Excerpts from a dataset
________________________________________

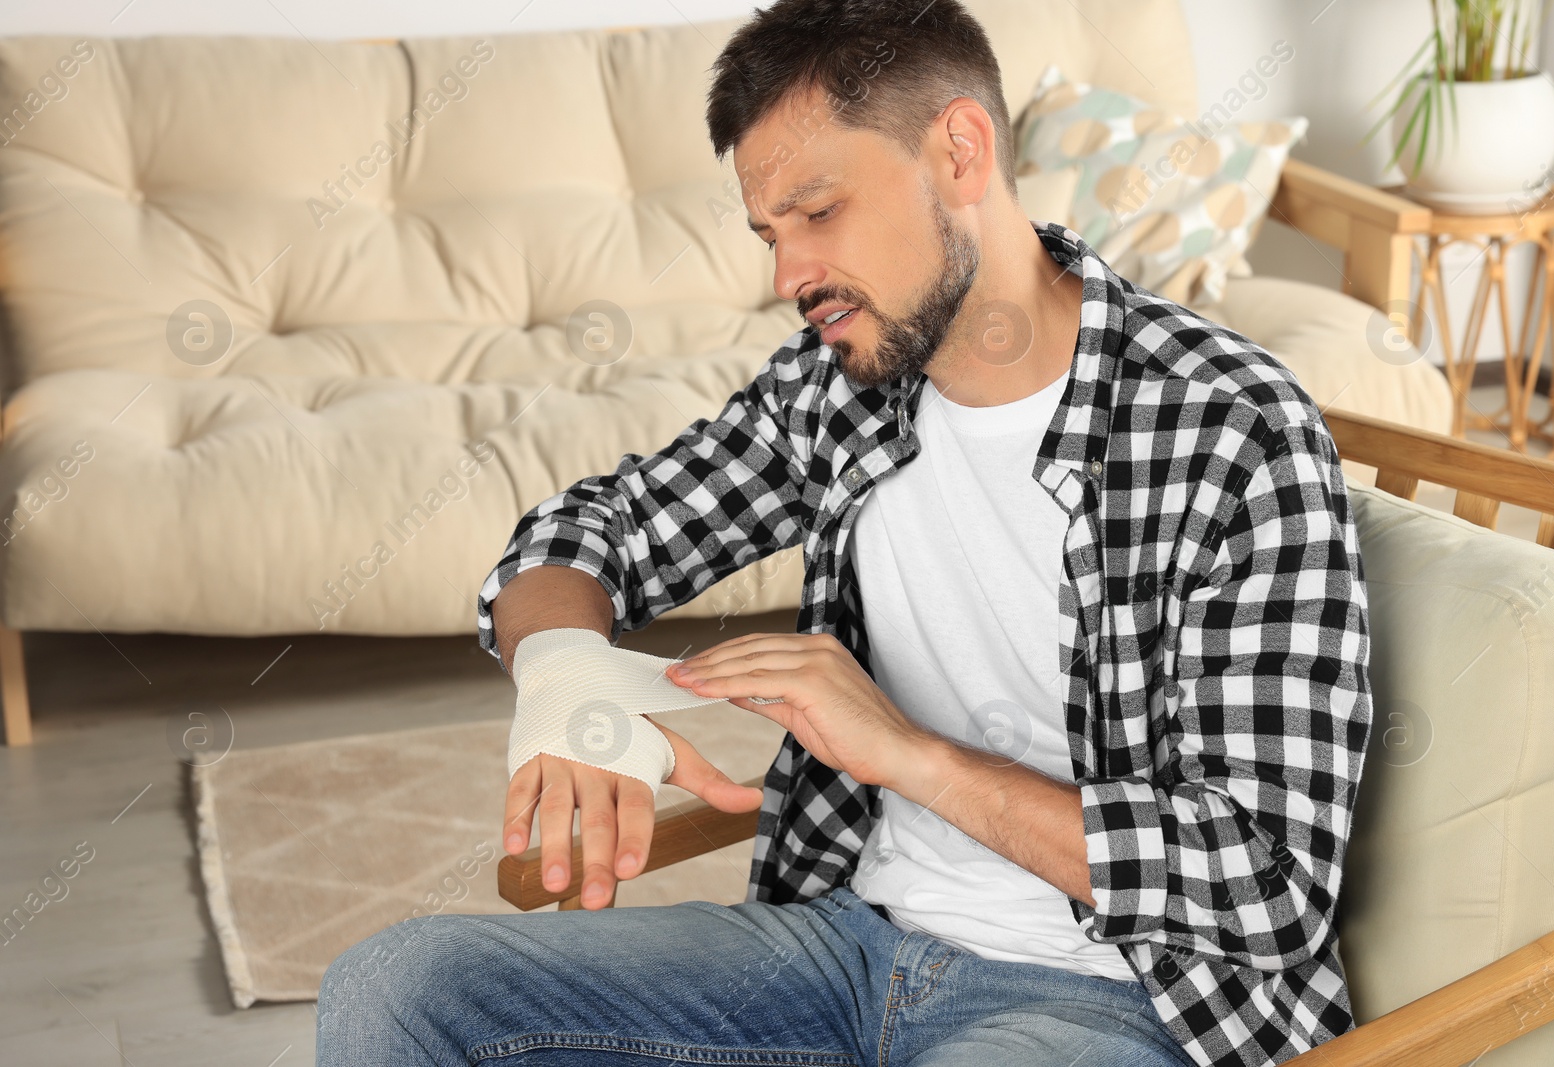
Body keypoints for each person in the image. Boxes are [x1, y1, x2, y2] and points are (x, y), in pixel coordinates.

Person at [316, 1, 1372, 1064]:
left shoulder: (1229, 430)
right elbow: (596, 527)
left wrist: (906, 753)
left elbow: (1265, 884)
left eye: (817, 211)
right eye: (771, 232)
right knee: (398, 990)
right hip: (847, 950)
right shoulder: (840, 394)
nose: (788, 275)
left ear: (960, 150)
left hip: (1113, 994)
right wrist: (561, 670)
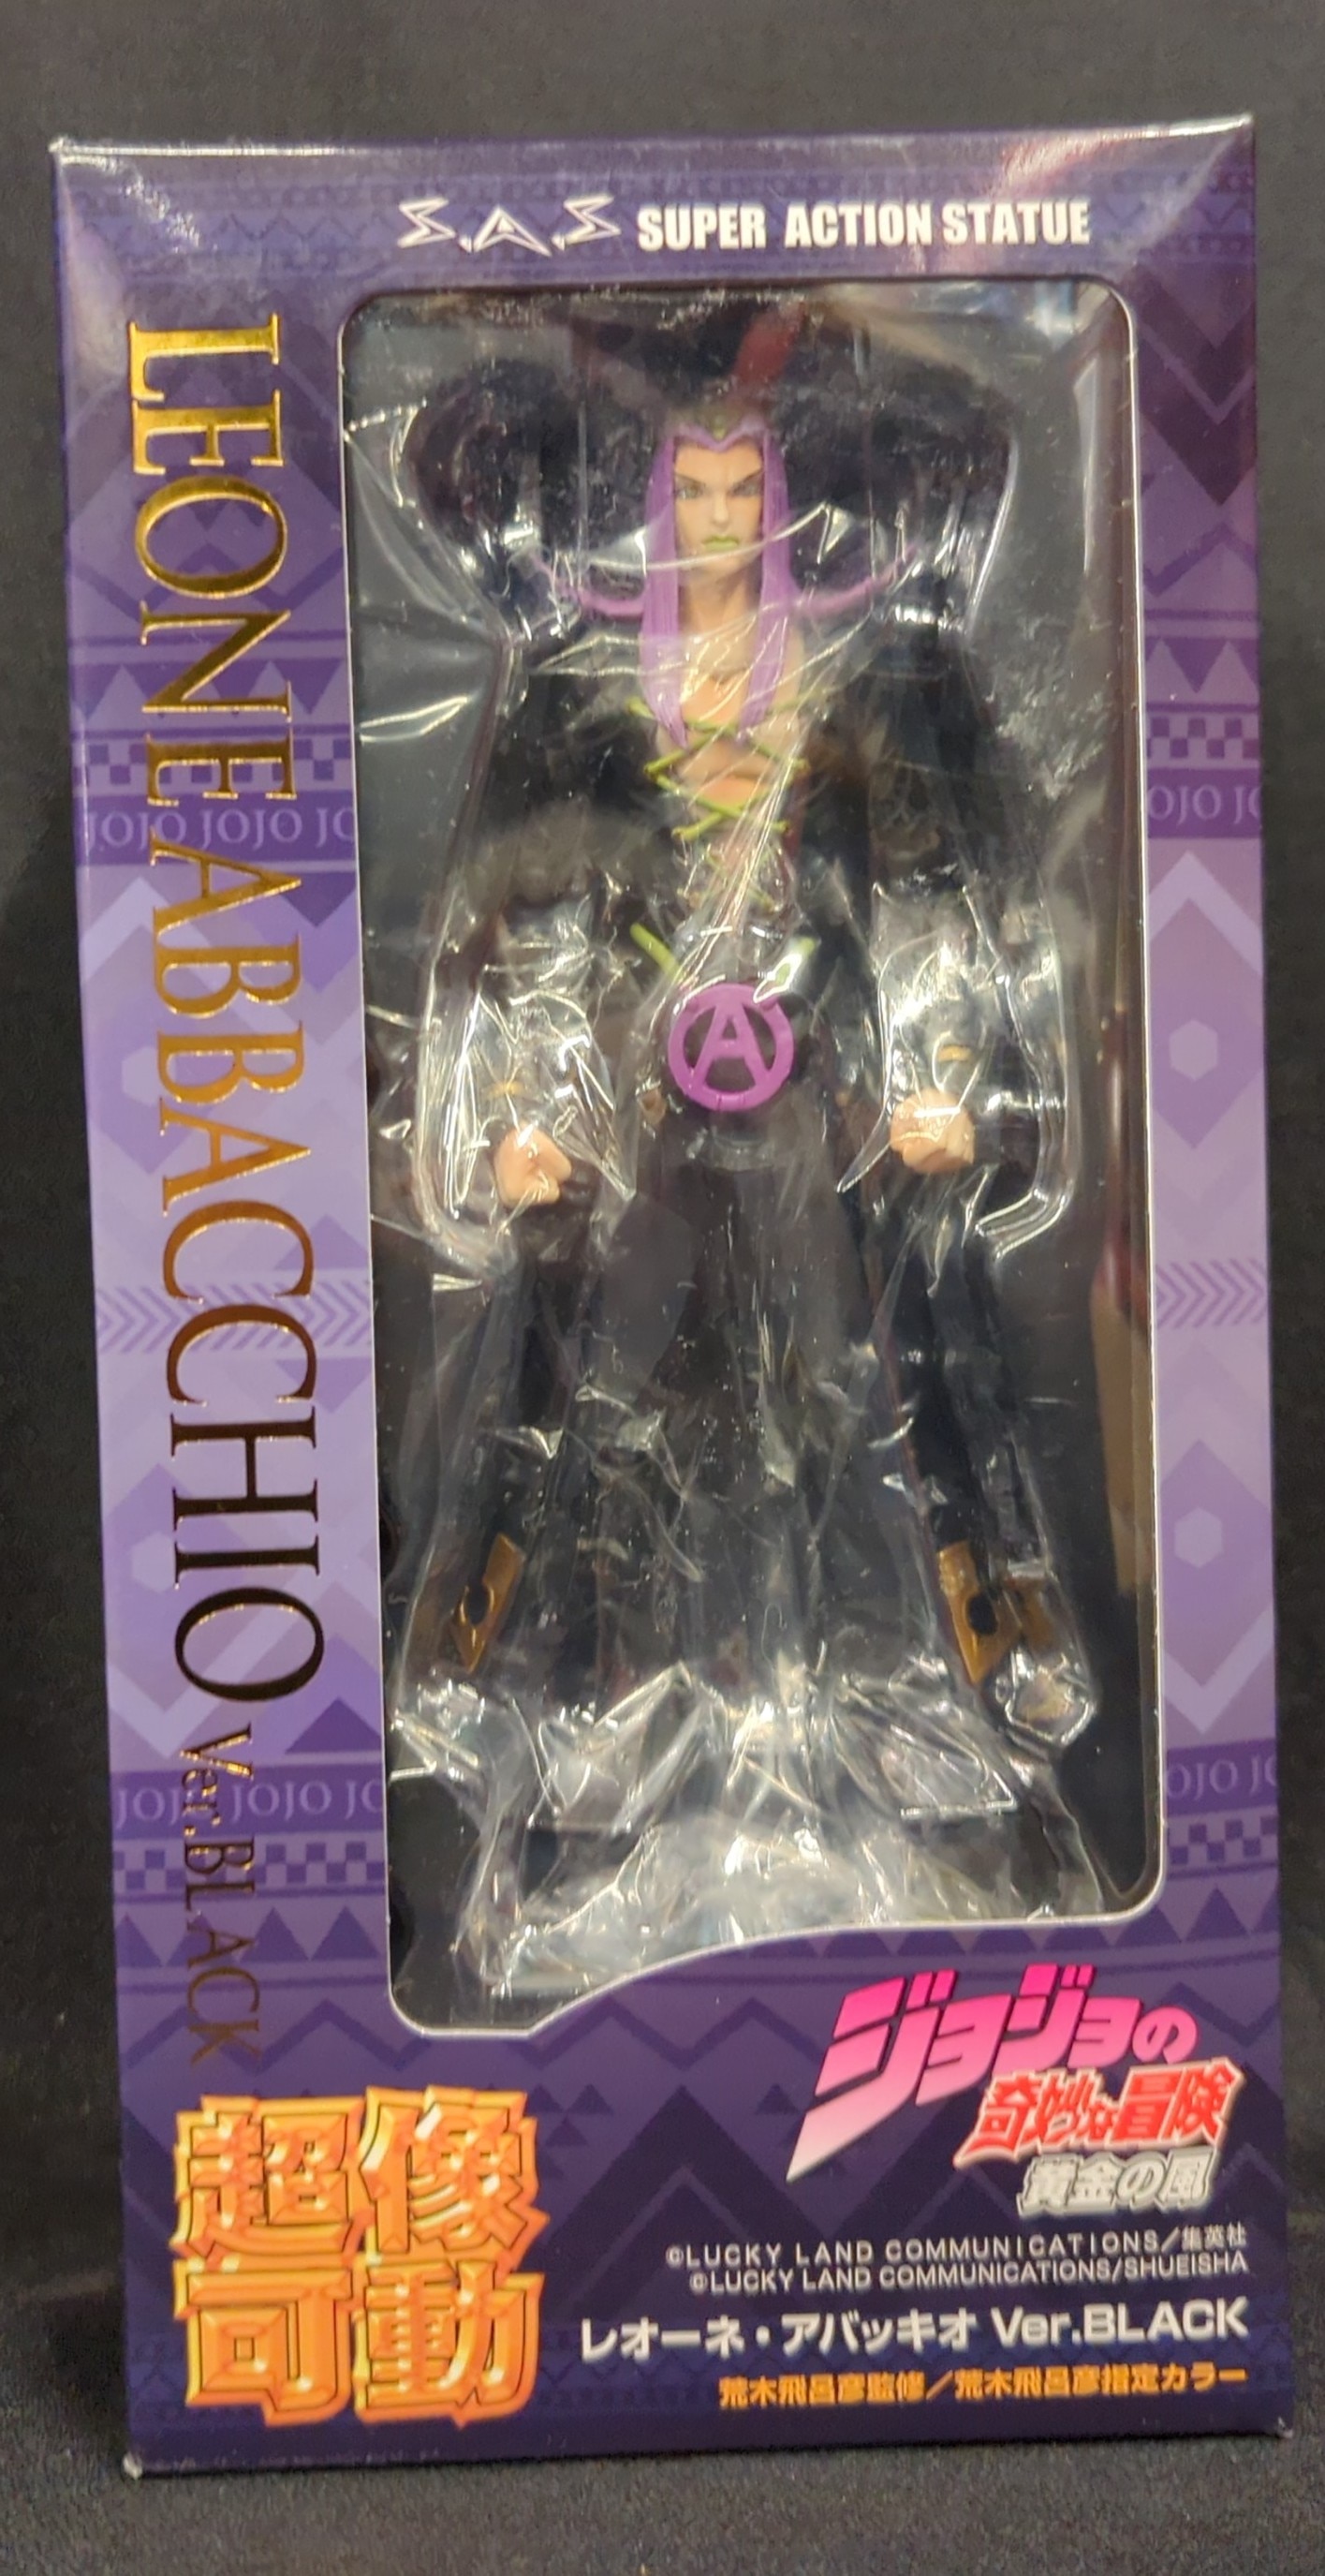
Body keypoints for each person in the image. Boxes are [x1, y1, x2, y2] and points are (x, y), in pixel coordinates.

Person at [394, 391, 1097, 2009]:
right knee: (619, 1451)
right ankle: (594, 1804)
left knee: (875, 1433)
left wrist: (944, 1080)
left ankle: (925, 1790)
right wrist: (522, 1115)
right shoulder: (584, 695)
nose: (719, 519)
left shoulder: (862, 684)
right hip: (640, 1155)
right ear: (657, 505)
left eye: (742, 489)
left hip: (830, 1141)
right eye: (694, 490)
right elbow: (521, 917)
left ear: (780, 504)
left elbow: (937, 898)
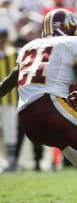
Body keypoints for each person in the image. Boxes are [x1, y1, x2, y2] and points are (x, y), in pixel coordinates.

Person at [0, 9, 77, 203]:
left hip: (26, 117)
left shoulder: (29, 46)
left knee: (68, 148)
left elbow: (8, 83)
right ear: (70, 27)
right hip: (50, 105)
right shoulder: (74, 42)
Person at [0, 27, 18, 172]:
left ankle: (11, 163)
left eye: (4, 36)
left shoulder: (14, 53)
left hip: (10, 100)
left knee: (10, 130)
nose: (2, 39)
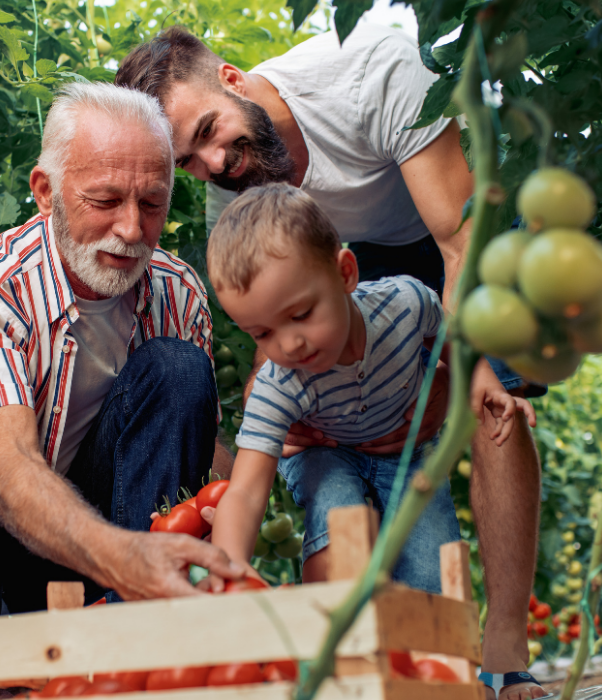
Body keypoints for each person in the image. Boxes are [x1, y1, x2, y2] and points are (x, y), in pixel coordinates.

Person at [117, 24, 545, 700]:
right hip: (341, 255)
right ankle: (376, 653)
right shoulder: (236, 186)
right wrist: (246, 468)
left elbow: (459, 250)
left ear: (231, 77)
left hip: (455, 220)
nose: (214, 164)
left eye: (208, 132)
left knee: (493, 401)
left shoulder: (372, 72)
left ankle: (506, 647)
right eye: (189, 163)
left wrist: (466, 374)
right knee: (322, 412)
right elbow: (267, 330)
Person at [0, 83, 243, 640]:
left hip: (114, 541)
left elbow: (196, 454)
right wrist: (126, 556)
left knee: (178, 368)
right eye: (105, 201)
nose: (132, 229)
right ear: (45, 191)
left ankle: (139, 634)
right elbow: (10, 470)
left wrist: (263, 456)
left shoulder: (177, 291)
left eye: (152, 203)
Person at [206, 183, 522, 592]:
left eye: (301, 314)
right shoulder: (278, 385)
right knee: (338, 523)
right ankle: (331, 631)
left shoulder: (405, 303)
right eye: (262, 333)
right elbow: (246, 493)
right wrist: (229, 568)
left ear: (345, 274)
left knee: (432, 572)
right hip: (325, 453)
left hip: (403, 452)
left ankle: (435, 653)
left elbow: (450, 341)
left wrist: (484, 381)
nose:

________________________________________

TASK STATEMENT
Each line of the data should be printed again exactly. Please leave pictures out.

OUTPUT OF THE TASK
Body keypoints for each person in the image. Boxes are [x1, y1, x2, y2] and points are (x, y), in pixel coordinates.

Person at [316, 1, 1372, 1064]:
left shoulder: (1229, 430)
right elbow: (596, 527)
left wrist: (906, 753)
left elbow: (1265, 884)
left eye: (817, 211)
right eye: (771, 232)
right knee: (398, 990)
right hip: (847, 950)
right shoulder: (840, 394)
nose: (788, 275)
left ear: (960, 150)
left hip: (1113, 994)
right wrist: (561, 670)
Body keypoints for each person in the image. Boxes are [x1, y1, x2, y2] and points are (x, y), in pixel coordinates.

Person at [394, 391, 1097, 2009]:
right knee: (619, 1451)
right ankle: (594, 1804)
left knee: (875, 1433)
left wrist: (944, 1080)
left ankle: (925, 1790)
right wrist: (522, 1115)
right shoulder: (584, 695)
nose: (719, 519)
left shoulder: (862, 684)
right hip: (640, 1155)
right ear: (657, 505)
left eye: (742, 489)
left hip: (830, 1141)
right eye: (694, 490)
right elbow: (521, 917)
left ear: (780, 504)
left elbow: (937, 898)
Body keypoints for each person in the image. Boxes are [x1, y1, x2, y2] and points are (x, y), in pixel coordinates.

Person at [0, 9, 77, 203]:
left hip: (26, 117)
left shoulder: (29, 46)
left knee: (68, 148)
left elbow: (8, 83)
right ear: (70, 27)
right hip: (50, 105)
right shoulder: (74, 42)
Person at [0, 27, 18, 172]:
left ankle: (11, 163)
left eye: (4, 36)
left shoulder: (14, 53)
left hip: (10, 100)
left knee: (10, 130)
nose: (2, 39)
Body keypoints for each person in the image. Boxes are [x1, y1, x2, y2] and points are (x, y), in pixel coordinates.

Person at [117, 24, 545, 700]:
right hip: (341, 255)
right ankle: (376, 653)
right shoulder: (236, 186)
right wrist: (246, 468)
left elbow: (459, 250)
left ear: (231, 77)
left hip: (455, 220)
nose: (214, 164)
left eye: (208, 132)
left knee: (493, 401)
left shoulder: (372, 72)
left ankle: (506, 647)
right eye: (189, 163)
left wrist: (466, 374)
right knee: (322, 412)
right elbow: (267, 330)
Person at [0, 83, 243, 640]:
left hip: (114, 541)
left elbow: (196, 454)
right wrist: (126, 556)
left knee: (178, 368)
right eye: (105, 201)
nose: (132, 229)
right ear: (45, 191)
left ankle: (139, 634)
right elbow: (10, 470)
left wrist: (263, 456)
left shoulder: (177, 291)
left eye: (152, 203)
Person at [206, 183, 522, 592]:
left eye: (301, 314)
right shoulder: (278, 385)
right knee: (338, 523)
right ankle: (331, 631)
left shoulder: (405, 303)
right eye: (262, 333)
right elbow: (246, 493)
right wrist: (229, 568)
left ear: (345, 274)
left knee: (432, 572)
right hip: (325, 453)
left hip: (403, 452)
left ankle: (435, 653)
left elbow: (450, 341)
left wrist: (484, 381)
nose:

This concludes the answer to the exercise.